SHANGHAI (Reuters) - China’s foreign exchange regulator will this month simplify the rules governing foreign direct investment (FDI), the latest step towards deregulation and market reform under China’s new leadership.
The State Administration of Foreign Exchange (SAFE) will abolish 24 regulations regarding foreign exchange registration, account openings, remittance, and conversions, the agency said in an announcement posted to its website on Saturday.
The move inches China closer to making its currency, the yuan, convertible under the capital account, and follows a previous round of FDI-related deregulation by SAFE in November last year.
The new rules take effect on May 13.
Premier Li Keqiang told a meeting of the State Council, China’s cabinet, that the government would produce a detailed “operational plan” to achieve capital account convertibility this year, though he did not offer a timeline for convertibility.
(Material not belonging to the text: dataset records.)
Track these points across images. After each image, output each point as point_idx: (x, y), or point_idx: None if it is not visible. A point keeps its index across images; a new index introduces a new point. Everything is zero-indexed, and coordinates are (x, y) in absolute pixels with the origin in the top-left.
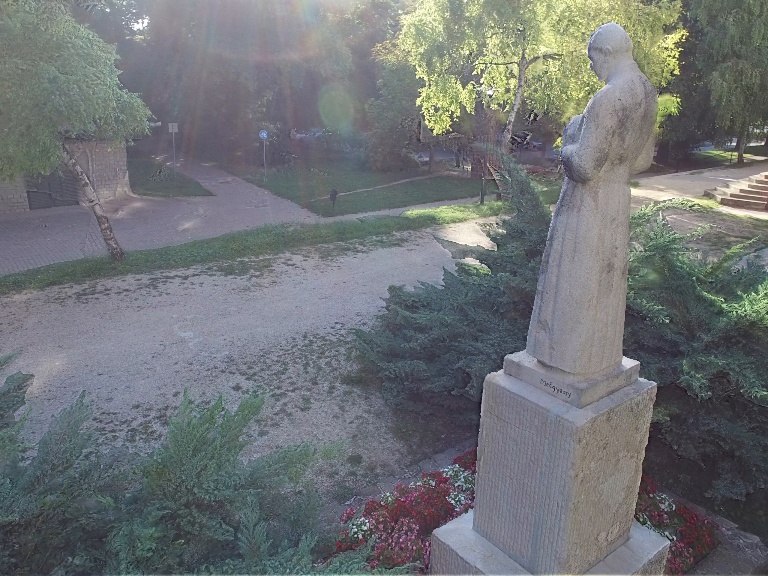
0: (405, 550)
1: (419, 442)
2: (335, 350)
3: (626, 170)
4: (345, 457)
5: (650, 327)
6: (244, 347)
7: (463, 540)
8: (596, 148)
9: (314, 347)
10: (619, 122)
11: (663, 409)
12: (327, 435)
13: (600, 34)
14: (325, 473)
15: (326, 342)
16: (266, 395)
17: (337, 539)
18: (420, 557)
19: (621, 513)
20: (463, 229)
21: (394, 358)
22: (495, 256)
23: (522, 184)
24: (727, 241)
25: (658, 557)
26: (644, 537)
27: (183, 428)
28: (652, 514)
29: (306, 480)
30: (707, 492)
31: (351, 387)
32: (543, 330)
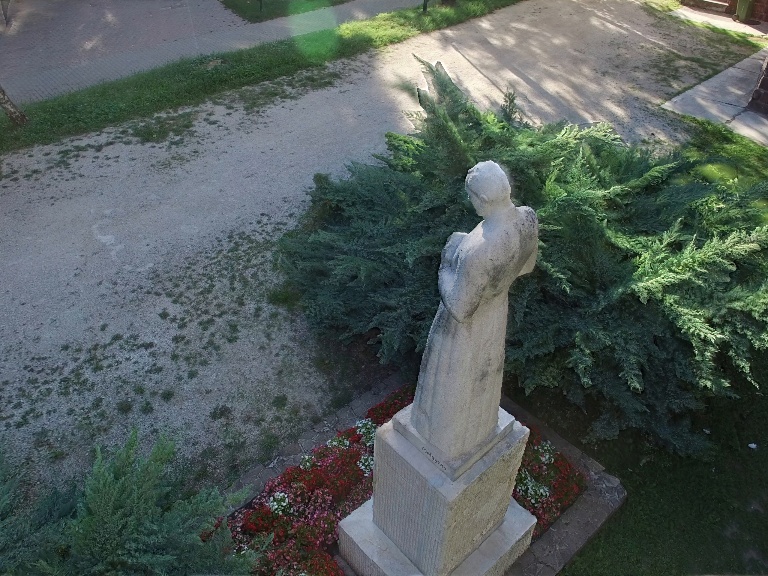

Li also called on agencies across the government to cut red tape and cancel unnecessary administrative approvals. SAFE referred to the State Council’s call for deregulation in its announcement on Sunday.
China drew $29.9 billion in foreign direct investment in the first three months of 2013, up 1.4 percent from a year earlier.
That rise put an end to persistently negative year-to-date growth since early 2012 and was mainly driven by investment from U.S. and European companies, according to Ministry of Commerce data.